The park's two main paved roads—Fighting Creek Gap Road and Newfound Gap Road (US-441)—intersect at the Sugarlands Visitor Center. From this intersection, it is approximately 25 miles to Cades Cove in the western Smokies, 22 miles to Newfound Gap, and 34 miles to Cherokee, North Carolina. Gatlinburg is two miles to the north.

===Hiking trails===

The Old Sugarlands Trail, which is both a hiking and horse trail, connects the Fighting Creek area along Newfound Gap Road with the Cherokee Orchard area. The Bullhead Trail branches off from the Old Sugarlands Trail, crossing the slopes of Bull Head before intersecting The Boulevard Trail atop Mount Le Conte. The Huskey Gap Trail, with its trailhead along Newfound Gap Road a mile past the visitors center, ascends Sugarland Mountain to the Sugarland Mountain Trail. Both the Boulevard Trail and Sugarland Mountain Trail intersect the Appalachian Trail along the crest of the Smokies to the south.

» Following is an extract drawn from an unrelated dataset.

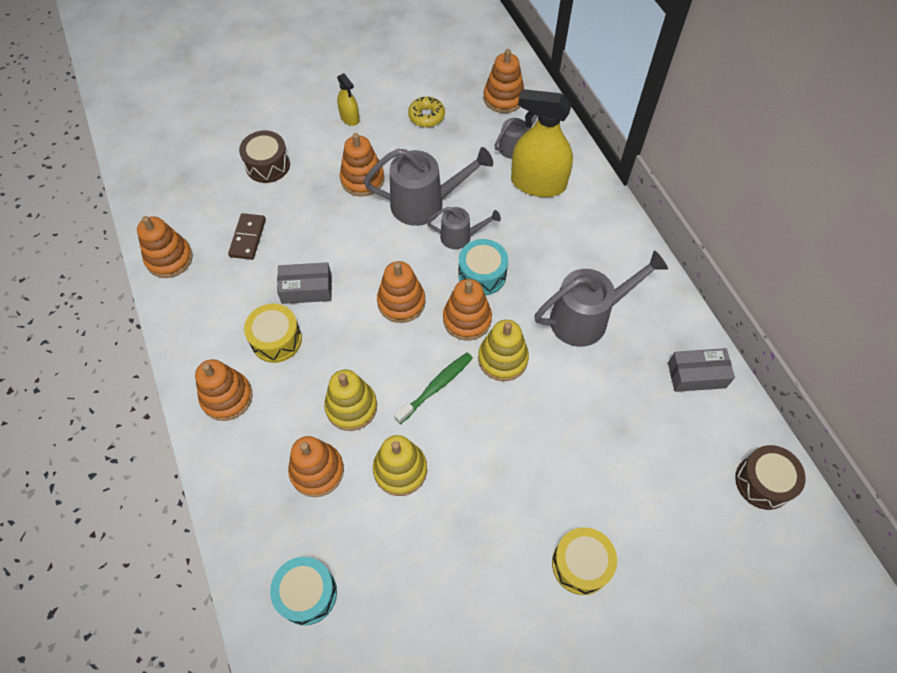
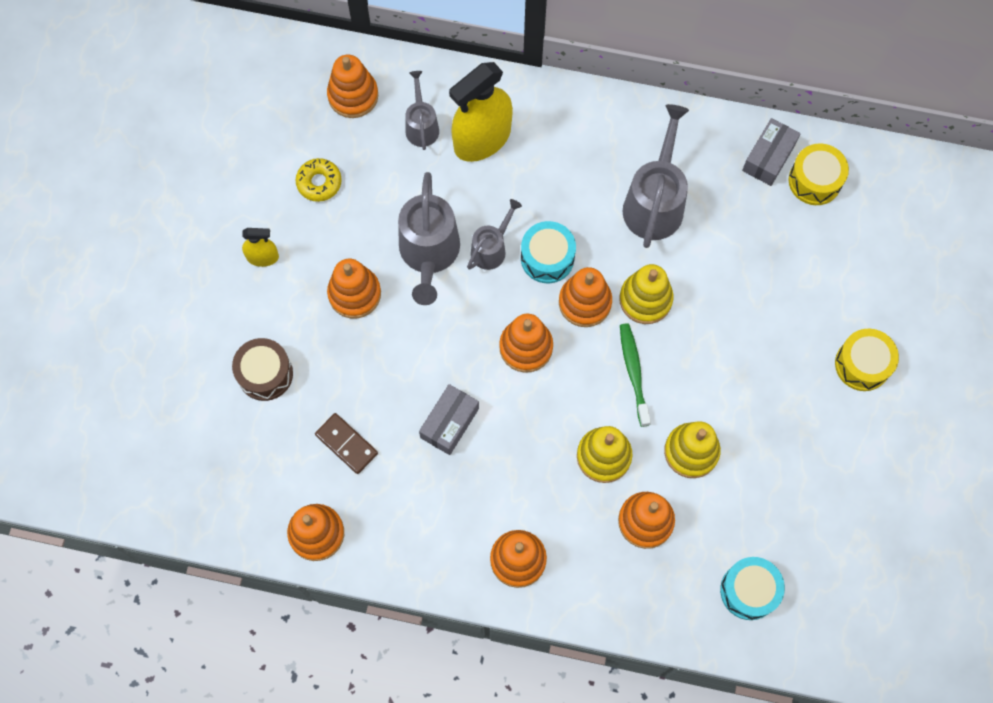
camera: 55 degrees left, 10 degrees up
yellow drum [244,304,302,363] -> yellow drum moved to [789,143,849,205]
grey watering can [364,147,493,226] -> grey watering can turned 150 degrees clockwise [398,172,460,305]
brown drum [735,445,806,510] -> none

Two short trails labelled "Quiet Walkways" connect Newfound Gap Road with an area of stone ruins along the West Fork of the Little Pigeon River. An interpretive loop trail behind the Sugarlands Visitor Center leads past the John Ownby Cabin and the ruins of the Noah McCarter place. Cherokee Orchard Road connects US-441 in Gatlinburg to the Cherokee Orchard and Roaring Fork areas, and passes by the Noah Ogle homestead and the eastern head of the Old Sugarlands Trail.

==Historical structures==

The Noah Ogle Place at the northeastern fringe of the valley, the John Ownby Cabin near the Sugarland Visitor Center, and the Alex Cole Cabin now at Roaring Fork are the last remaining extant building from the valley's pre-park communities. Various stone foundations, chimney falls, and crude rock walls remain scattered throughout the valley, giving hints of the layout of the early Appalachian settlements. The farmland, however, has been almost wholly reclaimed by hardwood forest.

===John Ownby Cabin===
Built in 1860, the John Ownby Cabin is the last surviving structure from the pre-park Forks-of-the-River community. Repaired in 1964, it was added to the National Register of Historic Places in 1976.

===Noah Ogle Place===

The Noah Ogle Place, located along LeConte Creek just south of Gatlinburg, consists of a cabin, barn, and tub mill that were once part of the homestead of Noah "Bud" Ogle (1863-1913). The cabin is a "saddlebag" cabin, a design in which two cabins are built around the same chimney, with both cabins consisting of one story and loft. Ogle's barn is the last remaining four-pen barn in the park, consisting of four 11 ft by 11 ft pens. Ogle's tub mill, one of the park's two surviving tub mills (the other is at the Alfred Reagan Place at Roaring Fork), consists of a millhouse connected via vertical shaft to a tubwheel turbine. An 80 ft flume diverts water from LeConte Creek to power the mill.

===Alex Cole Cabin===

The Alex Cole Cabin was originally located on the east bank of the West Fork of Little Pigeon River along the old Indian Gap Road (the "Quiet Walkway" opposite the Huskey Gap Trailhead along Newfound Gap Road follows this road along the river's west bank), but was later moved to the Jim Bales Place along the Roaring Motor Nature Trail a few miles to the east. Like many Sugarlanders, Albert Alexander "Alex" Cole (1870-1958) and his sons worked for the Little River Lumber Company at Elkmont, making a weekly trek across Sugarland Mountain via what is now the Huskey Gap Trail. During the tourism boom in subsequent decades, Cole was a much sought-after mountain guide due to his knowledge of the Mount Le Conte area.

=== Rock House ===
The "Rock House," as it is locally known, can be found along a moderately difficult and faint footpath extending roughly a half mile off of the Old Sugarlands Trail. This structure is of unknown origin, although it is likely linked to the CCC camp which was located about a mile away. The Rock House is a stone structure consisting of two rooms and containing artifacts from its time in use. Broken bottles, bed frames, and an old camp stove remain within. The house was not noted in a 1931 USGS topographic map of the area, but does appear in a 1942 USGS topographic map. It has fallen into disrepair and should be explored with caution.